Harald Weinrich: Lethe. Kunst und Kritik des Vergessens.
Dieses Buch beschäftigt Hubert von Goisern seit mehreren Jahren immer wieder. Es trifft etwas, was ihm nahegeht. Kein Wunder, bildet für Harald Weinrich das Vergessen doch eine Voraussetzung für schöpferische Tätigkeit überhaupt. Wie soll einer, der nicht seine Vorbilder abstreift, selbst jemals Kunst schaffen? Eine ständige Anhäufung von Wissen finde statt, sagt Hubert von Goisern, dabei sei es genauso wichtig, dass man Dinge vergessen dürfe, um Platz zu machen für etwas anderes. Harald Weinrich arbeitet als Literaturwissenschafter und Linguist, der ohne den Jargon der Wissenschaft auskommt und sich auf die Kunst des packenden Erzählens vertrackter Zusammenhänge versteht.

Kurt Vonnegut: Der taubenblaue Drache. Erzählungen. Aus dem Amerikanischen und mit Glossar von Harry Rowohlt.

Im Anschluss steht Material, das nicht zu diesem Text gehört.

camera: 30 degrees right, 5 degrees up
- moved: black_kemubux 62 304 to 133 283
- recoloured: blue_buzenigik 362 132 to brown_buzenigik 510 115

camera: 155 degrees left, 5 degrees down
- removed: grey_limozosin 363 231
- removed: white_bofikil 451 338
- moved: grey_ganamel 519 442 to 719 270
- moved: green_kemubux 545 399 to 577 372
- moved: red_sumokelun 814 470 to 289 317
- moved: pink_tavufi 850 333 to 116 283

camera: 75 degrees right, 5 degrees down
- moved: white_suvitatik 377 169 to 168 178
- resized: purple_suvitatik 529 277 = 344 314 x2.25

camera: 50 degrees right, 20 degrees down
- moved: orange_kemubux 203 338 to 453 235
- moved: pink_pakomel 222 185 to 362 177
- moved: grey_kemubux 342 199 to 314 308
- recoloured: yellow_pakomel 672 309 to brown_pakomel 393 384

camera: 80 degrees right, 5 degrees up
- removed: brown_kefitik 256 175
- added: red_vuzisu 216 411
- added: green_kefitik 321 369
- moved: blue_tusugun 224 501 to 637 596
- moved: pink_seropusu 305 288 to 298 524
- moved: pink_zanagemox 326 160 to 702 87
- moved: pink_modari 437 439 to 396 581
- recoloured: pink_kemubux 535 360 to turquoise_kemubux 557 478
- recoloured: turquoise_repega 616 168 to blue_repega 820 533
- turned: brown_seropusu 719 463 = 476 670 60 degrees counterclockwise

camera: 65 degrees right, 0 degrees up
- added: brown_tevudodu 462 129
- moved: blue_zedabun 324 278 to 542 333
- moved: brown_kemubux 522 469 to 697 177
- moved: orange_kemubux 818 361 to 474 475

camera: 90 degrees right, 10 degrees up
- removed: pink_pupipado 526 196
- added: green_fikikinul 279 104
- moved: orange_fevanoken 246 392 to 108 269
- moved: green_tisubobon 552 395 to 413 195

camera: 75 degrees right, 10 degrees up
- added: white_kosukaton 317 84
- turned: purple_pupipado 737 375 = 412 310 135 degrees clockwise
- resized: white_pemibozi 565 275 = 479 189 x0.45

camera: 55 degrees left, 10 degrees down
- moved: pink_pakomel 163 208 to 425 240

Kurt Vonnegut ist für Hubert von Goisern wichtig, weil er für ihn einen Typus von Schriftsteller verkörpert, der zeigt, dass die USA noch nicht verloren sind. Es gibt ein paar Leute, die nicht in imperialistischer Selbstgewissheit "über andere Länder drüberfahren", sondern wie Vonnegut sich lustig machen über die amerikanische Mentalität und Lebensweise. Was soll man lesen von ihm? Vielleicht diesen Band, in dem sich Vonnegut u. a. an seine Erfahrungen als Kriegsgefangener in Deutschland erinnert, als er die Bombardierung Dresdens erlebte. Diese Beobachtungen prägten die Weltsicht des Autors entscheidend.